On Thursday civil liberties groups and child-sex abuse fighters spoke to the security officials and their discussion has led the Alex Stamos, the security consultant of Zoom, to confirm this news on Friday. They are headed towards providing encryption services to the users but it will deal with only the paying users.
Zoom provides over 300 million meeting calls everday that too without registration. So encryption is not a bad idea but there still lies the problem of political dissidents who could misuse this encryption. Looking at these precarious situation the Alex Stamos has said that the plan is subject to changes.

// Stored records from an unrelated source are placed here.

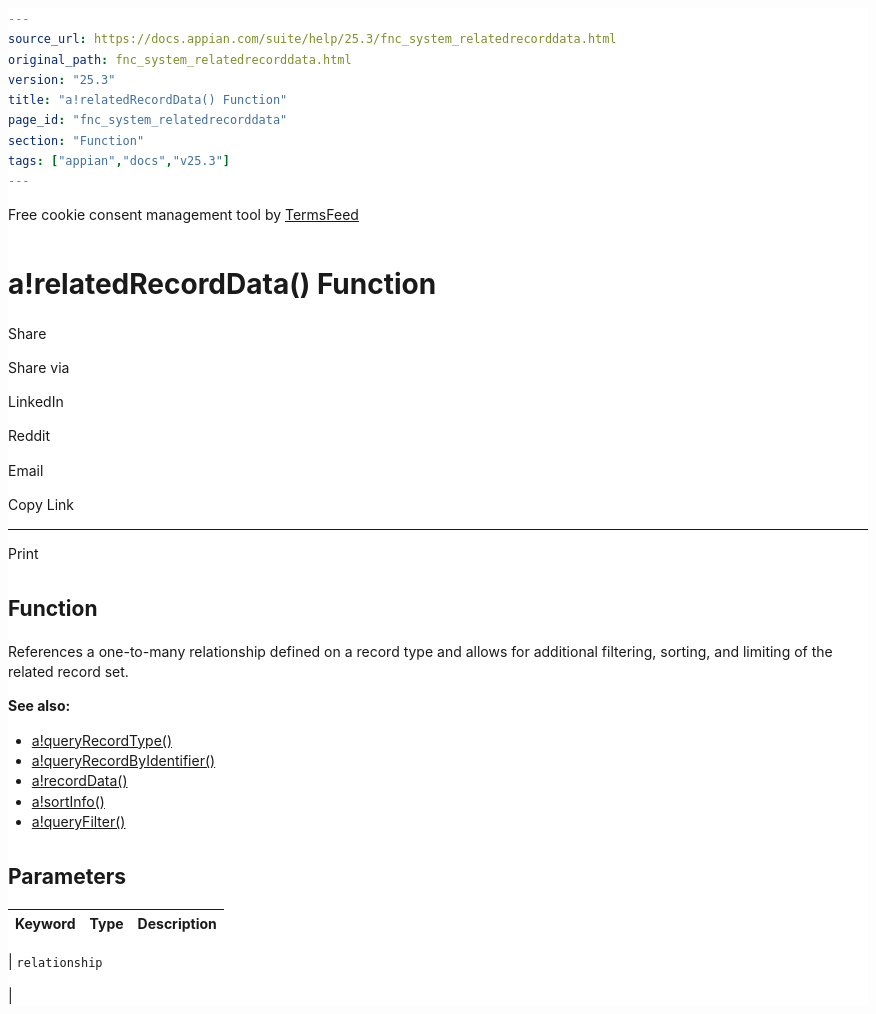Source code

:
 ```yaml
---
source_url: https://docs.appian.com/suite/help/25.3/fnc_system_relatedrecorddata.html
original_path: fnc_system_relatedrecorddata.html
version: "25.3"
title: "a!relatedRecordData() Function"
page_id: "fnc_system_relatedrecorddata"
section: "Function"
tags: ["appian","docs","v25.3"]
---
```



Free cookie consent management tool by [TermsFeed](https://www.termsfeed.com/)

# a!relatedRecordData() Function

Share

Share via

LinkedIn

Reddit

Email

Copy Link

* * *

Print

## Function

References a one-to-many relationship defined on a record type and allows for additional filtering, sorting, and limiting of the related record set.

**See also:**

-   [a!queryRecordType()](fnc_system_queryrecordtype.html)
-   [a!queryRecordByIdentifier()](fnc_system_a_queryrecordbyidentifier.html)
-   [a!recordData()](fnc_system_recorddata.html)
-   [a!sortInfo()](fnc_system_a_sortinfo.html)
-   [a!queryFilter()](fnc_system_a_queryfilter.html)

## Parameters

| Keyword | Type | Description |
| --- | --- | --- |
|
`relationship`

 |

So the discussion is still ongoing.
The discussion, over call, with the officials, have resulted in a mixed reaction as Gennie Gebhart, a researcher with the Electronic Frontier Foundation has voiced her concern that Zoom should provide protected videos. To this Jon Callas, a technology fellow of the American Civil Liberties Union has retorted that this will compromise the security of the users on a different. There are sexual predators who can misuse this security to avoid detection. Hence Callas suggests that charging money for encryption will solve this issue as we need to fight the real bad thing of society.
A lot of institutions banned Zoom as they have undergone a lot of security breaches and this made Zoom hire Alex Stamos to join in their efforts to solve the matter. Then they released a technical paper that spoke briefly about the encryption plans without much details about it’s implemention.
Mr. Stamos is an ex-security official of Facebook and he understands the problems of real-time misuse of the Apps. He reported that if there is a provision of end-to-end encryption then the security officials themselves cannot enter the call or protect the users if there is any danger lurking there. He says, “The CEO is looking at different arguments. The current plan is paid customers plus enterprise accounts where the company knows who they are.”
Providing encryption services for free is not a successful business strategy for Zoom unlike Facebook that already earns a lot through other apps and complete encryption for messenger won’t harm its business. But at the same time, there needs to be an option that allows the users to be known by the officials to distinguish between the real and fake users who may resort to unfair means.
U.S. Federal Trade Commission is already investigating the former claims of security by Zoom. Even the Justice Department and some members of Congress are vehemently disapproving of strong encryption. As of now, we can only wait to see what course does this matter of eminent importance takes to tackle the imminent problems.